Описание задания:
Процитируйте из текста о постановлении 1948 года кусок от слов «Для непосвященных поясню, что» до слов «подчас даже трагически.» включительно.

Выбранный отрывок:
10 июня 1948 года за подписью И. В. Сталина с грифом «Сов. секретно (Особая папка)» выходит постановление Совета министров СССР № 1990–774сс/оп «О дополнительных заданиях по плану специальных научно-исследовательских работ на 1948 год», в котором в 9-м пункте говорится о предоставлении «в первоочередном порядке» нескольким ученым квартир и комнат. В то время кандидат геофизических наук А. А. Самарский и кандидат физико-математических наук А. Д. Сахаров могли претендовать только на комнаты, которые они и получили. Но самое главное: именно этим постановлением они вошли в чрезвычайно узкий круг людей, которым поручалось «произвести расчеты „ПО“ конструкций РДС-1, РДС-2, РДС-3, РДС-4, РДС-5 с различными вариантами уравнения состояния…».
Для непосвященных поясню, что аббревиатура «РДС» скрывала атомную бомбу, а «ПО» – ее центральную часть из плутония-239…
О том времени академик Александр Андреевич Самарский вспоминает с грустью: мол, годы были молодые, радостные, хотя жизнь складывалась драматически, а подчас даже трагически.

Список записей:
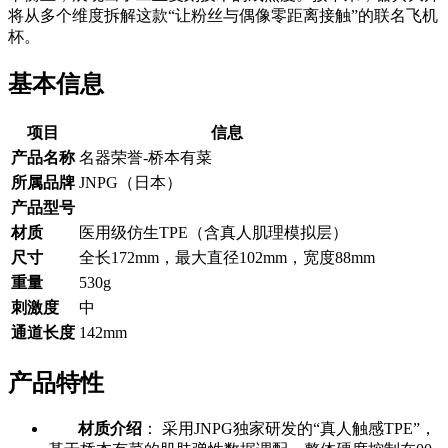
将从多个维度拆解这款“让粉丝与偶像零距离接触”的联名飞机
杯。
基本信息
项目
信息
产品名称
名器荣誉-桥本有菜
所属品牌
JNPG（日本）
产品型号
材质
医用级仿生TPE（含真人肌理模拟层）
尺寸
全长172mm，最大直径102mm，宽度88mm
重量
530g
刺激度
中
通道长度
142mm
产品特性
材质介绍
： 采用JNPG独家研发的“真人触感TPE”，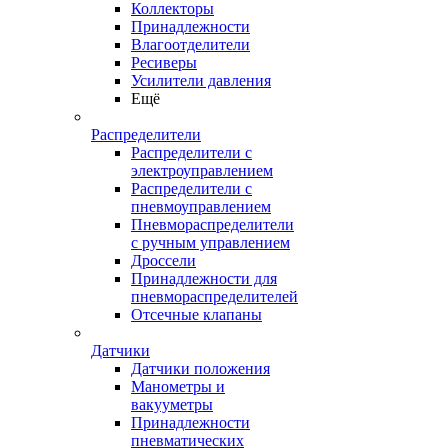
Коллекторы
Принадлежности
Влагоотделители
Ресиверы
Усилители давления
Ещё
Распределители
Распределители с
электроуправлением
Распределители с
пневмоуправлением
Пневмораспределители
с ручным управлением
Дроссели
Принадлежности для
пневмораспределителей
Отсечные клапаны
Датчики
Датчики положения
Манометры и
вакууметры
Принадлежности
пневматических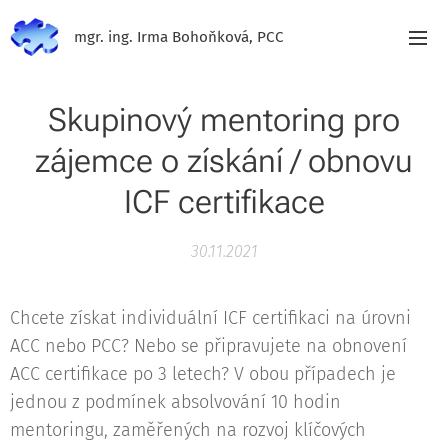
mgr. ing. Irma Bohoňková, PCC
Skupinový mentoring pro
zájemce o získání / obnovu
ICF certifikace
30.11.2021
Chcete získat individuální ICF certifikaci na úrovni
ACC nebo PCC? Nebo se připravujete na obnovení
ACC certifikace po 3 letech? V obou případech je
jednou z podmínek absolvování 10 hodin
mentoringu, zaměřených na rozvoj klíčových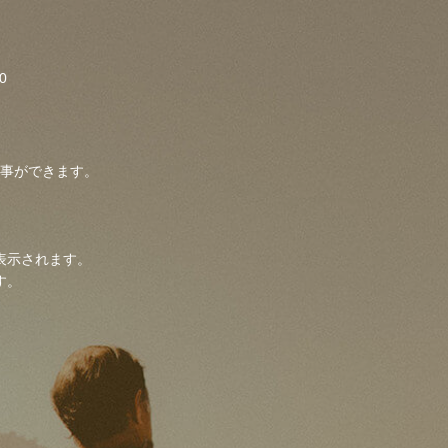
事ができます。
表示されます。
す。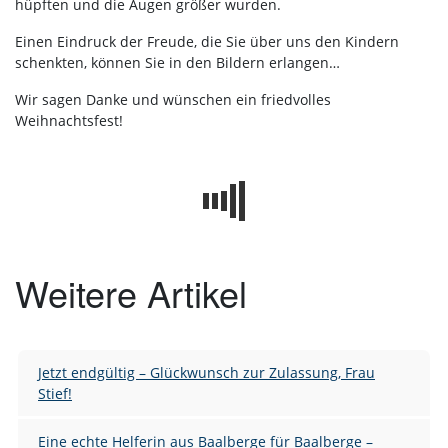
hüpften und die Augen größer wurden.
Einen Eindruck der Freude, die Sie über uns den Kindern
schenkten, können Sie in den Bildern erlangen…
Wir sagen Danke und wünschen ein friedvolles
Weihnachtsfest!
Weitere Artikel
Jetzt endgültig – Glückwunsch zur Zulassung, Frau
Stief!
Eine echte Helferin aus Baalberge für Baalberge –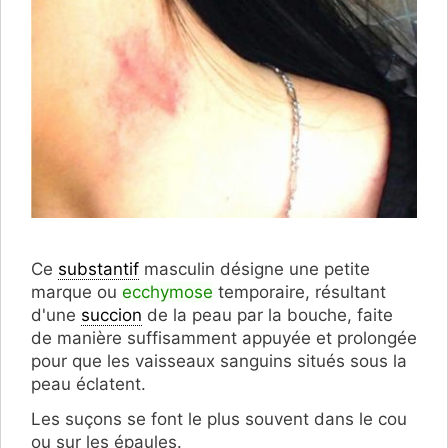
Ce
substantif
masculin désigne une petite
marque ou
ecchymose
temporaire, résultant
d'une
succion
de la peau par la bouche, faite
de manière suffisamment appuyée et prolongée
pour que les vaisseaux sanguins situés sous la
peau éclatent.
Les suçons se font le plus souvent dans le cou
ou sur les épaules.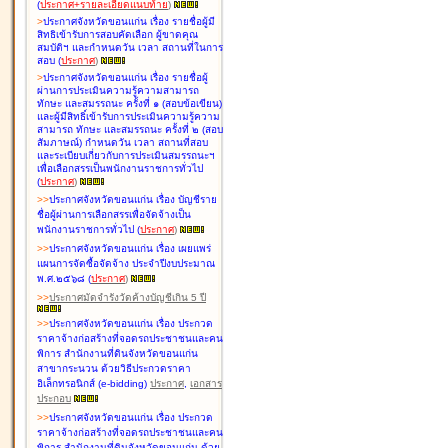
(
ประกาศ+รายละเอียดแนบท้าย
)
>
ประกาศจังหวัดขอนแก่น เรื่อง
รายชื่อผู้มี
สิทธิเข้ารับการสอบคัดเลือก ผู้ขาดคุณ
สมบัติฯ และกำหนดวัน เวลา สถานที่ในการ
สอบ
(
ประกาศ
)
>
ประกาศจังหวัดขอนแก่น เรื่อง
รายชื่อผู้
ผ่านการประเมินความรู้ความสามารถ
ทักษะ และสมรรถนะ ครั้งที่ ๑ (สอบข้อเขียน)
และผู้มีสิทธิ์เข้ารับการประเมินความรู้ความ
สามารถ ทักษะ และสมรรถนะ ครั้งที่ ๒ (สอบ
สัมภาษณ์) กำหนดวัน เวลา สถานที่สอบ
และระเบียบเกี่ยวกับการประเมินสมรรถนะฯ
เพื่อเลือกสรรเป็นพนักงานราชการทั่วไป
(
ประกาศ
)
>
>
ประกาศจังหวัดขอนแก่น เรื่อง
บัญชี
ราย
ชื่อผู้ผ่านการเลือกสรรเพื่อจัดจ้างเป็น
พนักงานราชการทั่วไป
(
ประกาศ
)
>
>
ประกาศจังหวัดขอนแก่น เรื่อง
เผยแพร่
แผนการจัดซื้อจัดจ้าง ประจำปีงบประมาณ
พ.ศ.๒๕๖๘
(
ประกาศ
)
>
>
ประกาศมัดจำรังวัดค้างบัญชีเกิน 5 ปี
>
>
ประกาศจังหวัดขอนแก่น เรื่อง ประกวด
ราคาจ้างก่อสร้างที่จอดรถประชาชนและคน
พิการ สำนักงานที่ดินจังหวัดขอนแก่น
สาขากระนวน ด้วยวิธีประกวดราคา
อิเล็กทรอนิกส์ (e-bidding)
ประกาศ
,
เอกสาร
ประกอบ
>
>
ประกาศจังหวัดขอนแก่น เรื่อง ประกวด
ราคาจ้างก่อสร้างที่จอดรถประชาชนและคน
พิการ สำนักงานที่ดินจังหวัดขอนแก่น ด้วย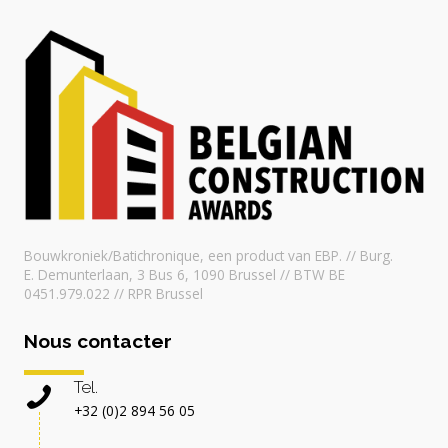
Bouwkroniek/Batichronique, een product van EBP. // Burg.
E. Demunterlaan, 3 Bus 6, 1090 Brussel // BTW BE
0451.979.022 // RPR Brussel
Nous contacter
Tel.
+32 (0)2 894 56 05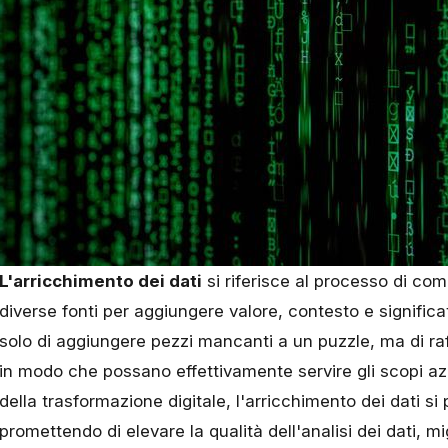
L'arricchimento dei dati
si riferisce al processo di com
diverse fonti per aggiungere valore, contesto e significato
solo di aggiungere pezzi mancanti a un puzzle, ma di raff
in modo che possano effettivamente servire gli scopi azi
della trasformazione digitale, l'arricchimento dei dati s
promettendo di elevare la qualità dell'analisi dei dati, m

Ответ ниже:
Для непосвященных поясню, что аббревиатура «РДС» скрывала атомную бомбу, а «ПО» – ее центральную часть из плутония-239…
О том времени академик Александр Андреевич Самарский вспоминает с грустью: мол, годы были молодые, радостные, хотя жизнь складывалась драматически, а подчас даже трагически.